[REQUIRED WORK]
This task calls for copying every line of the records that includes the word "index".

[[ THE RECORDS open ]]

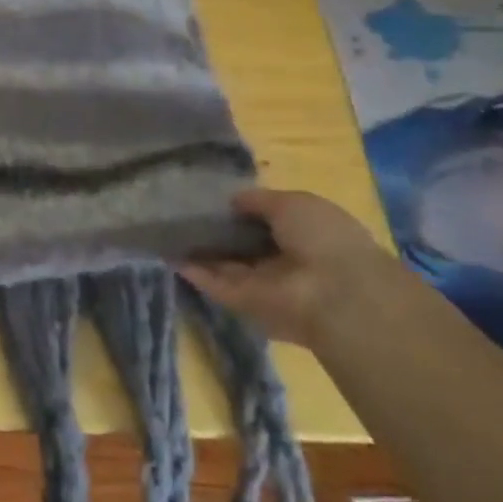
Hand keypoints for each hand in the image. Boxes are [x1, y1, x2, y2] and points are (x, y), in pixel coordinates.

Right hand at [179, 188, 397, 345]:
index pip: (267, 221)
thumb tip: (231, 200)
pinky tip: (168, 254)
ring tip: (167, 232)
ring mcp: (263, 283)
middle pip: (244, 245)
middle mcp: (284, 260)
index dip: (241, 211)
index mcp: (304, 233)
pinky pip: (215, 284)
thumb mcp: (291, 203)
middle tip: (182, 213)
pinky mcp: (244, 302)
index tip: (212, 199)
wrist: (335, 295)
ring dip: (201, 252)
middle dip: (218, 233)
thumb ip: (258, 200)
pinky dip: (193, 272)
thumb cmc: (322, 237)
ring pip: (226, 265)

[[ THE RECORDS closed ]]
[[ THE RECORDS open ]]

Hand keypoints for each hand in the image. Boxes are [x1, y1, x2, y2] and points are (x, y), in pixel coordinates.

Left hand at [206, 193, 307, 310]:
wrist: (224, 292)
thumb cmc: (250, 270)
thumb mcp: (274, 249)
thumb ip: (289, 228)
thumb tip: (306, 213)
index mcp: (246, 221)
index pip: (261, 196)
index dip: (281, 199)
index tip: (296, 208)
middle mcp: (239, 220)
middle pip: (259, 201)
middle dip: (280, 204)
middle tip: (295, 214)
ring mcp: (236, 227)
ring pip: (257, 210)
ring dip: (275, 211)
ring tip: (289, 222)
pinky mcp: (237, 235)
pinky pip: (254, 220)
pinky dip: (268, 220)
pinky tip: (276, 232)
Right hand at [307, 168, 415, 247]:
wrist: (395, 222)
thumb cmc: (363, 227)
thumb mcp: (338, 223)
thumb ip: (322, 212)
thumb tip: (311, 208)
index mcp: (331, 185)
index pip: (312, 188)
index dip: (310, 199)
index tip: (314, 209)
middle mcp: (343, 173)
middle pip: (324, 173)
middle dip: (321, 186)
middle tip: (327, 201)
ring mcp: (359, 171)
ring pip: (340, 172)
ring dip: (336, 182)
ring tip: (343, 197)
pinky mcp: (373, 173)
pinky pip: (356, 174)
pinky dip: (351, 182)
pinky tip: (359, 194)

[[ THE RECORDS closed ]]

[ANSWER FOR THIS EXERCISE]
index pip: (267, 221)
index dip: (241, 211)
index mcp: (304, 233)
index tip: (212, 199)
index mcp: (246, 221)
index pip: (261, 196)
index dip: (281, 199)
index tip: (296, 208)
index mcp: (331, 185)
index pip: (312, 188)
index dip: (310, 199)
index tip: (314, 209)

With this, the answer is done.